The loan comparison on is an offer of FFG FINANZCHECK Finanzportale GmbH (hereinafter referred to as FINANZCHECK). Should you actually receive a lower effective annual interest rate from another installer via FINANZCHECK, FINANZCHECK will reimburse you the interest rate differential, but not more than EUR 750.

  • The offer of a competing contract must be binding and the details of the credit applicant / s as well as the contractually defined services (eg loan amount, term) must be identical to the one we have arranged and disbursed.
  • The competing contract offer must be from the same bank as the loan brokered and disbursed by us.
  • The competing offer was made no later than two weeks after the conclusion of the loan we brokered.
  • Dealer, manufacturer and special conditions, as well as mortgage loans, are excluded from the guarantee.
  • The best interest guarantee applies to loan amounts of € 1,000 – € 50,000 and a term of 12 – 84 months.
  • The loan brokered by us will not be revoked by you within the contractual withdrawal period.

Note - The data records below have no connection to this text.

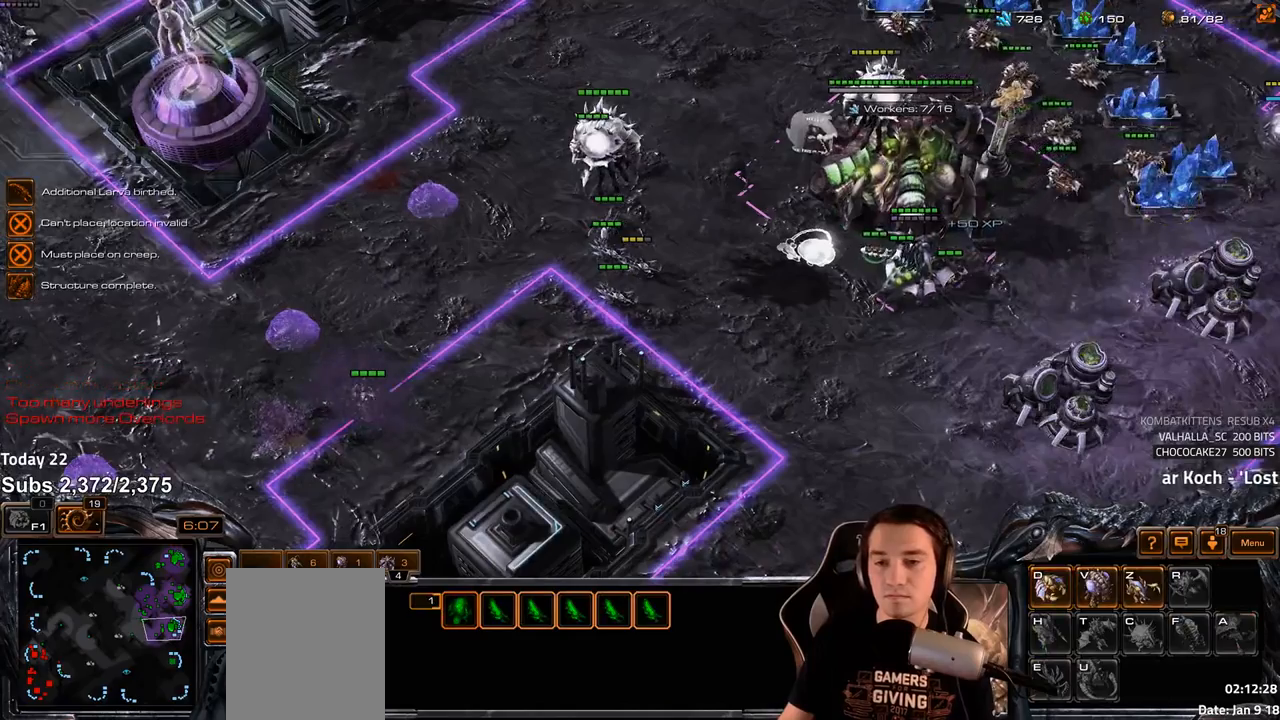
{"keys": ["b"], "events": [[50, "d", "up"], [500, "b", "down"]]}
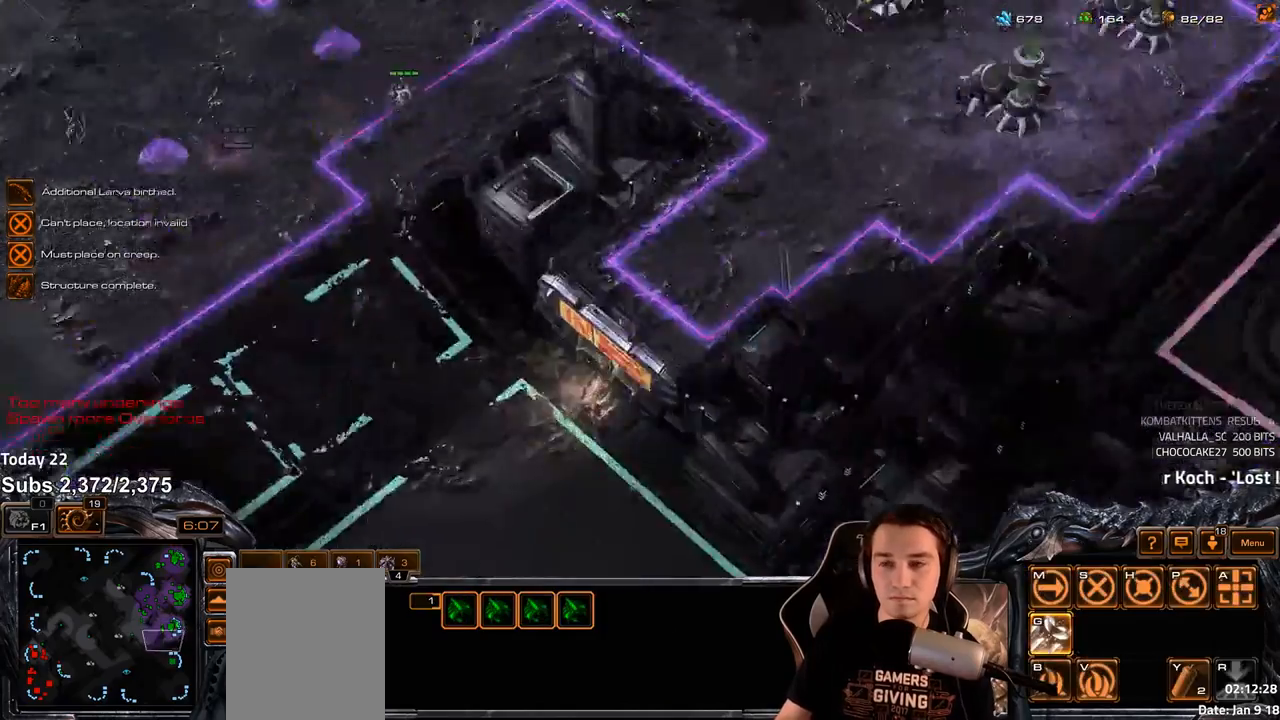
{"keys": [], "events": [[67, "b", "up"]]}
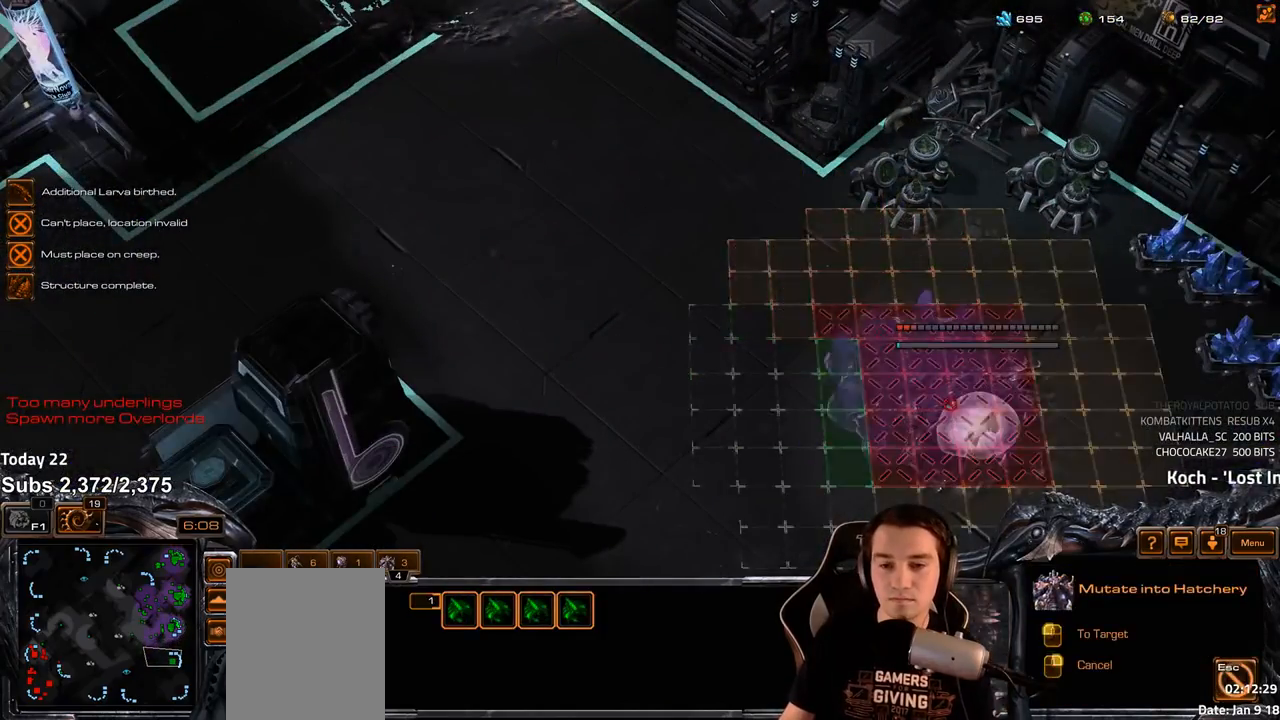
{"keys": ["4", "shift"], "events": [[433, "shift", "down"], [467, "4", "down"]]}
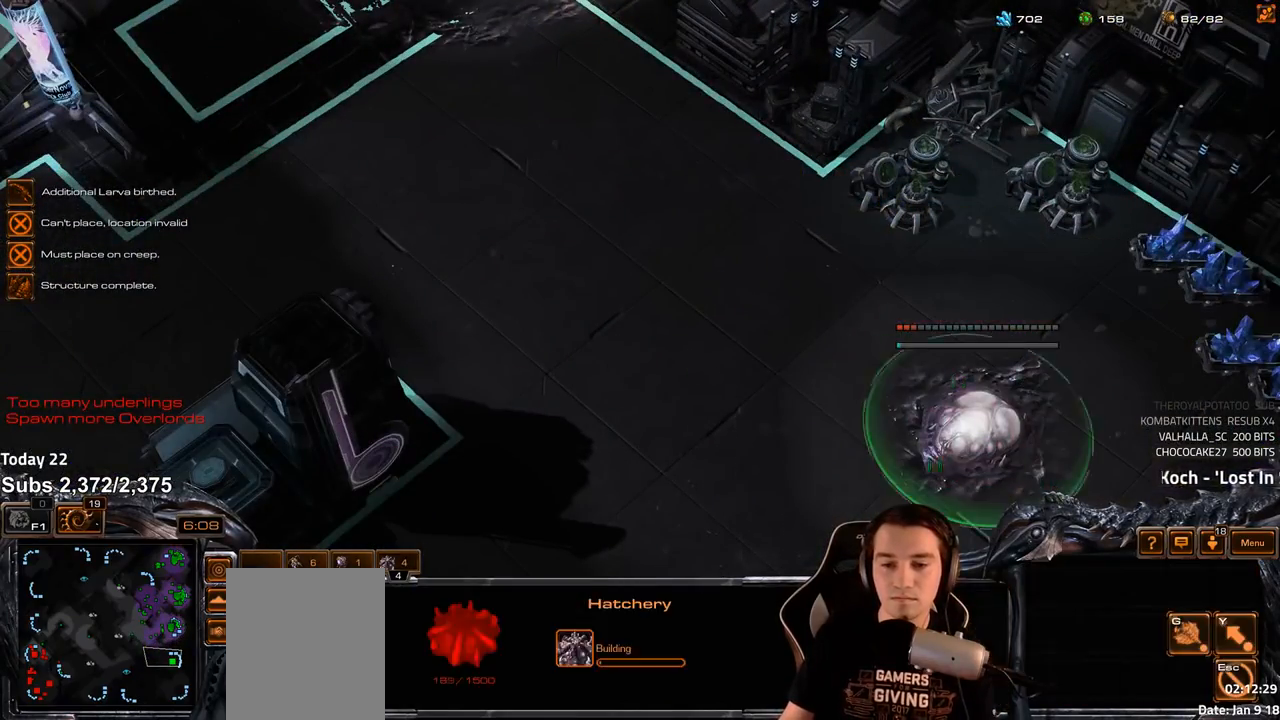
{"keys": [], "events": [[17, "4", "up"], [17, "shift", "up"], [83, "4", "down"], [117, "4", "up"], [383, "f3", "down"], [467, "f3", "up"]]}
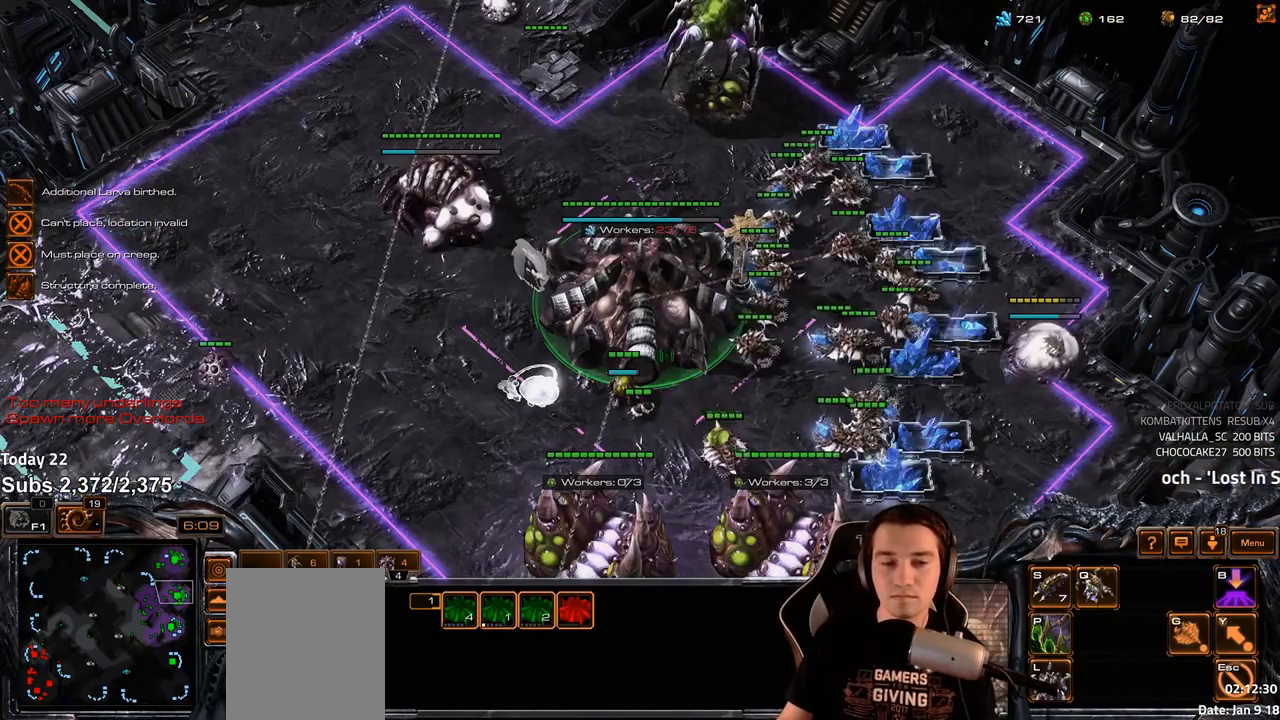
{"keys": [], "events": []}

If you have been offered a lower rate of interest outside of the FINANZCHECK credit comparison and the above conditions are met, then please send a bank statement showing the payment of the first monthly installment of the loan we have brokered together with a full copy of the competitive offer to the address below. Please note that the documents must be received by us no later than four weeks after the expiry of the revocation period (or if the first installment has not been debited to date, at the latest four weeks after deduction of the first installment) of the loan arranged by us. We will review your records and contact you as soon as possible. Please do not forget to include your bank details so that we can pay you the interest difference.

The forward loan

A forward loan is a kind of annuity loan, which is usually used for real estate financing. In this case, the borrower is paid the loan amount only after a specified lead time. During this lead time, neither commitment nor loan interest will be paid.

In most cases, this form of a loan will be used for follow-up financing – this way the borrower can secure a low-interest rate on his loan. Although the borrower has to pay an interest premium, this is generally comparatively low. In return, he receives a fixed interest period at the lowest possible interest rate. So if you observe the market interest, you can use the conditions for the forward loan in your favor.